Jorge Viana pode até reavaliar a candidatura; desistir é outro assunto

Quem vive no Acre já aprendeu a medir o tempo não apenas pelo calendário, mas pelos ciclos da natureza. Quando o rio sobe, a cidade parece parar. Quando a água baixa, vem a poeira. Logo depois, a fumaça. Entre uma cheia e outra, famílias fazem contas, arrumam malas, e a pergunta silenciosa se repete nas mesas de café, nos ônibus e nas filas de banco: vale a pena ficar?

Esse sentimento de incerteza não está apenas no cotidiano. Ele também atravessa a política. A recente declaração de Jorge Viana, ao admitir que vai reavaliar sua candidatura ao Senado nos primeiros meses do próximo ano, caiu como um dado novo num cenário já bastante sensível. Não se trata de um nome qualquer. Jorge é, hoje, o principal quadro do campo progressista no Acre, presença constante nas pesquisas e reconhecido inclusive por adversários como um político preparado e experiente.

Por isso, sua possível desistência não é um detalhe. Ela mexe com todo o tabuleiro. No Acre, política não se faz por peças isoladas. Uma candidatura forte ao Senado sustenta alianças, fortalece chapas proporcionais e ajuda a dar sentido a um projeto maior. Sem isso, o risco é de empobrecimento do debate e enfraquecimento coletivo.

É nesse ponto que surge a pergunta inevitável: se Jorge não for candidato, quem ocupa esse espaço? E aqui é preciso falar com franqueza, sem romantismo, mas também sem negar a história.

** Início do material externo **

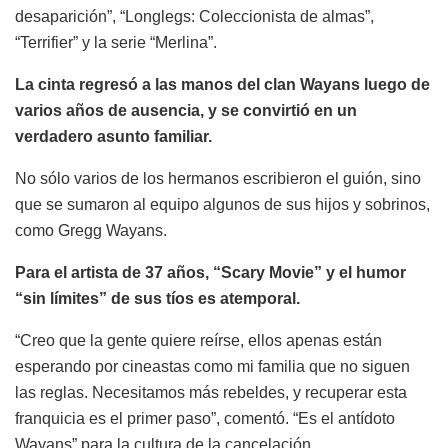
desaparición”, “Longlegs: Coleccionista de almas”,
“Terrifier” y la serie “Merlina”.
La cinta regresó a las manos del clan Wayans luego de
varios años de ausencia, y se convirtió en un
verdadero asunto familiar.
No sólo varios de los hermanos escribieron el guión, sino
que se sumaron al equipo algunos de sus hijos y sobrinos,
como Gregg Wayans.
Para el artista de 37 años, “Scary Movie” y el humor
“sin límites” de sus tíos es atemporal.
“Creo que la gente quiere reírse, ellos apenas están
esperando por cineastas como mi familia que no siguen
las reglas. Necesitamos más rebeldes, y recuperar esta
franquicia es el primer paso”, comentó. “Es el antídoto
Wayans” para la cultura de la cancelación.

Há nomes conhecidos da população. Tião Viana, ex-governador e ex-senador, com larga experiência institucional e profundo conhecimento do estado. Binho Marques, lembrado por muitos como o governador da educação, da valorização da escola pública e de uma gestão com forte identidade social e ambiental.

Há também exemplos mais recentes que a memória do eleitor não apagou. Nazaré Araújo, ex-vice governadora é um deles. Na última eleição, foi candidata ao Senado lançada praticamente nos “45 minutos do segundo tempo”. Com pouco tempo de campanha, estrutura limitada e enfrentando nomes já consolidados, conseguiu uma votação expressiva, surpreendendo inclusive analistas políticos. Muita gente lembra: se tivesse tido mais tempo, mais apoio e mais exposição, poderia ter ido ainda mais longe. Agora, com duas vagas em disputa, seu desempenho passado ganha outro peso e merece ser considerado com seriedade.

E há, ainda, o debate geracional. O PT sempre falou em pacto entre gerações, e isso precisa sair do discurso. Daniel Zen, com sua trajetória jurídica e política, e Léo de Brito, ex-deputado federal bem votado e com presença ativa nos debates nacionais, representam uma nova safra que dialoga com outro público, outra linguagem e outro tempo.

Nada disso, porém, se constrói no improviso. Abrir mão de uma candidatura com potencial real só faz sentido se houver uma construção coletiva clara, com alternativa viável e estratégia definida. Do contrário, o gesto corre o risco de ampliar o sentimento de desalento que já empurra tantos acreanos para fora do estado, em busca de oportunidades que não encontram aqui.

Entre enchentes, secas e queimadas, o Acre precisa de mais do que sobrevivência. Precisa de horizonte. A política não pode ser mais uma névoa de fumaça encobrindo o futuro. Precisa ser caminho, diálogo e decisão, antes que mais gente decida ir embora.